When are Persimmon results due?
Persimmon will unveil their half-year results Tuesday 20 August.
Persimmon results preview: what have been the main topics?
The housebuilder, Persimmon, has been in the headlines of late, with new chief executive officer (CEO) Dave Jenkinson kicking off a consultation with 100,000 customers as they seek to improve their reputation. That reputation has been tarnished by reports of inadequate quality construction. However, those negative headlines failed to dent the underlying numbers last time around, with the government-run help-to-buy scheme pushing pre-tax profits to £1.09 billion. That made them the first UK housebuilder to top £1 billion. We also saw the company post full-year revenues of £3.7 billion.
We have since seen an update in May, with the company reporting fewer orders this year, thanks to a shift towards quality and customer service over quantity. This shift towards higher quality is also expected to bring up costs, with the May update pointing towards a 4% rise thus far.
What to look out for
Keep a close eye out for that shift in costs and orders as a result of this new strategy. Revenues are expected to come in at £1.752 billion, following the figure of £1.836 billion in the first half (H1) of 2018. Also, look out for the earnings per share (EPS) figure, which is expected to come in at 1.310, down from 1.510 over the prior six months.

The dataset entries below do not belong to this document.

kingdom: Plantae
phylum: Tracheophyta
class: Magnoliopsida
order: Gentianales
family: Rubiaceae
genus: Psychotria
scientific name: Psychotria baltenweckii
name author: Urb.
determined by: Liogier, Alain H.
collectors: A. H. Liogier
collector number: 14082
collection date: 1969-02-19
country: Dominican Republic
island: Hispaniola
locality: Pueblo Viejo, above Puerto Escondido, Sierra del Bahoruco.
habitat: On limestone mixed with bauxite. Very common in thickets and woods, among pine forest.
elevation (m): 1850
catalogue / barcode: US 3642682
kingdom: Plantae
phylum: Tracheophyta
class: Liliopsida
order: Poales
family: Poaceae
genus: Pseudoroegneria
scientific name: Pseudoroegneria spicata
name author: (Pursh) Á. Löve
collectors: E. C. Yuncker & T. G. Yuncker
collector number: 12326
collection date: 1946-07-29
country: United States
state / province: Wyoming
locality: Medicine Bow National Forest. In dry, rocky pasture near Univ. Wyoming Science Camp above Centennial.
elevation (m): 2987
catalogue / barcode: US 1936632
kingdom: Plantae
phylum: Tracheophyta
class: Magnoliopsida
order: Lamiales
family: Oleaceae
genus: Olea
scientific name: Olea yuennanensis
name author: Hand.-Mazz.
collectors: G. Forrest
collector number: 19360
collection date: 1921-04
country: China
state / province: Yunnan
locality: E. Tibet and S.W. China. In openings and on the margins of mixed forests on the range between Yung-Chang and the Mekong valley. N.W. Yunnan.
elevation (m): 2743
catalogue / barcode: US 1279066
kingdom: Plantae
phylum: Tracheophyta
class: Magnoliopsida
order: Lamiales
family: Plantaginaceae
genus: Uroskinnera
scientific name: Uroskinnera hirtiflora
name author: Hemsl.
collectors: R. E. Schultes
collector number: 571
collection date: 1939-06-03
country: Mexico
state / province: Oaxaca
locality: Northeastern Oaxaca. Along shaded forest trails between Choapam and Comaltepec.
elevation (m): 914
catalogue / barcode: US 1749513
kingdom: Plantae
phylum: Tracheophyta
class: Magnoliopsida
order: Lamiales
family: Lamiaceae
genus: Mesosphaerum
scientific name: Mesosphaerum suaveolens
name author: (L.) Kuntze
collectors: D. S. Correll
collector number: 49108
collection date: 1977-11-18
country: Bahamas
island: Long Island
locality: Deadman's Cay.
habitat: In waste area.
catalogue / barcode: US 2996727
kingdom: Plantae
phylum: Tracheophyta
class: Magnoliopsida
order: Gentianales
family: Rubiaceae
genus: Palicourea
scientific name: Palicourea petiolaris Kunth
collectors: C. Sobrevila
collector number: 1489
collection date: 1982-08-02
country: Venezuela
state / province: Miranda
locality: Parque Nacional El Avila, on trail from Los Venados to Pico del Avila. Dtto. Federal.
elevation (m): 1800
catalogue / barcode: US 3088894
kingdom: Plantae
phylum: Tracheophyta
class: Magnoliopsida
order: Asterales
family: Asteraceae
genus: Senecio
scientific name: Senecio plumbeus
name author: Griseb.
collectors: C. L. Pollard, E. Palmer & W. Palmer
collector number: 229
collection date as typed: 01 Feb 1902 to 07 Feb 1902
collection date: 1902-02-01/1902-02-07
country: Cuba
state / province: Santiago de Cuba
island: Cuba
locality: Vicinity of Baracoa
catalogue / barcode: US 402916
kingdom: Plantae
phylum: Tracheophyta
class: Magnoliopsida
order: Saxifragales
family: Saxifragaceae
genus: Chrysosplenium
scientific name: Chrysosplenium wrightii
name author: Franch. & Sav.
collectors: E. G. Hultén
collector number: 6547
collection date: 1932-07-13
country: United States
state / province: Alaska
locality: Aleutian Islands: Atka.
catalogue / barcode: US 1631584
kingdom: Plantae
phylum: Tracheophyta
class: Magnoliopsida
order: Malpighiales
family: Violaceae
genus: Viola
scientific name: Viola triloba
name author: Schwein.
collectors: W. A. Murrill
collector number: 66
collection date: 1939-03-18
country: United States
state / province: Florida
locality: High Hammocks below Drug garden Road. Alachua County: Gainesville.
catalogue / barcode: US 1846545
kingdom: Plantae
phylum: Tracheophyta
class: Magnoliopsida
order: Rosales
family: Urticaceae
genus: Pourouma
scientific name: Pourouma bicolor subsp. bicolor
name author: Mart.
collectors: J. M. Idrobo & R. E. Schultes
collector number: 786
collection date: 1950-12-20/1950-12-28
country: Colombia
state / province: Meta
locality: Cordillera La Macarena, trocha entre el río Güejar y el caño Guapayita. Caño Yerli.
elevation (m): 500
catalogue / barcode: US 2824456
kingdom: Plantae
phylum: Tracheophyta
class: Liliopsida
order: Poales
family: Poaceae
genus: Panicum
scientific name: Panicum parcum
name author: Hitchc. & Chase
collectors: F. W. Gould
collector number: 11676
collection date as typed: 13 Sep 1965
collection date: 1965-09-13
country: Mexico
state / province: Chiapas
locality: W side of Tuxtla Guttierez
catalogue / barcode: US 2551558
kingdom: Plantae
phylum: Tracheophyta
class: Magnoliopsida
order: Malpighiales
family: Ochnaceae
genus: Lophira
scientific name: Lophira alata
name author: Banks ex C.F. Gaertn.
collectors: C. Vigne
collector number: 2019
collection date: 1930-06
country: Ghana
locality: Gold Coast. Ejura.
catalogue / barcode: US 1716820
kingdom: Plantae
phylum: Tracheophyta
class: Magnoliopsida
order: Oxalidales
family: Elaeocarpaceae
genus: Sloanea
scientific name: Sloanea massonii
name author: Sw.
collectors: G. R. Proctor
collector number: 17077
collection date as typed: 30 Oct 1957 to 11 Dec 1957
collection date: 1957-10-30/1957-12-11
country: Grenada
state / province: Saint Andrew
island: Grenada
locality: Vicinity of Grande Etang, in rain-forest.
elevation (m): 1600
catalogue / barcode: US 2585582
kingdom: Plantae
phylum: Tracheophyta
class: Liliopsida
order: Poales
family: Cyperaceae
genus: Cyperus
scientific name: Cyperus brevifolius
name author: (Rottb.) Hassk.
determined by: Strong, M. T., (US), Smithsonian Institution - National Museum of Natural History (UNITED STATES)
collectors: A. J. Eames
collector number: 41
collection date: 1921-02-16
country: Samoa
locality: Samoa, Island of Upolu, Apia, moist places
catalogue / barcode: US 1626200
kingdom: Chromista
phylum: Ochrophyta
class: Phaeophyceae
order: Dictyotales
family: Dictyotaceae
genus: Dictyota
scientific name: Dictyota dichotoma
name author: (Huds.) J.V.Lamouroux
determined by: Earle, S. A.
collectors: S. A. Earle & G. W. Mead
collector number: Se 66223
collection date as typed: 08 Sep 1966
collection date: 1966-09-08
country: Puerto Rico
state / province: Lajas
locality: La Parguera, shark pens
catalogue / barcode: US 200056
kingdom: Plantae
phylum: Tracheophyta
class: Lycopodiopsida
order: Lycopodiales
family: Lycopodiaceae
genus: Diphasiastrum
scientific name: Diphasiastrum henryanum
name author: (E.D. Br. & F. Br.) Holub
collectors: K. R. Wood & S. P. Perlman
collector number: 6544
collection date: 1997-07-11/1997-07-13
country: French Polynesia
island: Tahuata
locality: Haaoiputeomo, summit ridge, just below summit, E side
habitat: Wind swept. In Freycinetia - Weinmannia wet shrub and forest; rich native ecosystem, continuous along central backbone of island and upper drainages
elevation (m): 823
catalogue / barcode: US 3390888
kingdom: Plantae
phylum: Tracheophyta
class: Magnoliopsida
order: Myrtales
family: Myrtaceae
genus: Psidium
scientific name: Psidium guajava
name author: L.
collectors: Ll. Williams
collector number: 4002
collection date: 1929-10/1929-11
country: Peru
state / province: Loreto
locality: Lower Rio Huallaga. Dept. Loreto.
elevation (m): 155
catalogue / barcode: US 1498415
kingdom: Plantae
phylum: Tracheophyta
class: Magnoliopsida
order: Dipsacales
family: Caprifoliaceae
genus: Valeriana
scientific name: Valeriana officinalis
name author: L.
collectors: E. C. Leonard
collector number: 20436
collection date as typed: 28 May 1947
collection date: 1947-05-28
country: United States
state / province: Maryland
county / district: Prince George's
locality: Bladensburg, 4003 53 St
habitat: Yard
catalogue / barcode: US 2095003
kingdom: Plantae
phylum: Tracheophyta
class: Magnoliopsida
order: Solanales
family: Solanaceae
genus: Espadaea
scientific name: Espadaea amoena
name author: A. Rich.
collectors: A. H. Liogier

Persimmon shares: what do the analysts say?
There are currently 15 analysts covering the stock, with ten ‘Buy’, four ‘Hold’ and one ‘Sell’. The current target price of £24.97 is 34% above the current £18.56 price.
Persimmon share price: technical analysis
Persimmon shares have broken through a critical trendline support this week, with the daily chart highlighting that decline. With the price also breaking below the £18.60 July low, we are seeing a breakdown from the recent trend of higher lows. This brings about heightened expectations of further downside.
However, the weekly chart highlights a longer term trendline, dating back to 2016. With that line accompanied by the £18.20 June low and 200-week simple moving average (SMA), we can see that there is another substantial support zone below.
Should we see the price decline below this forthcoming support zone, it could pave the way for substantial losses to come. However, with market estimates pointing towards a substantially higher future price level, such near-term weakness could be a blessing for those who believe in the firm long term.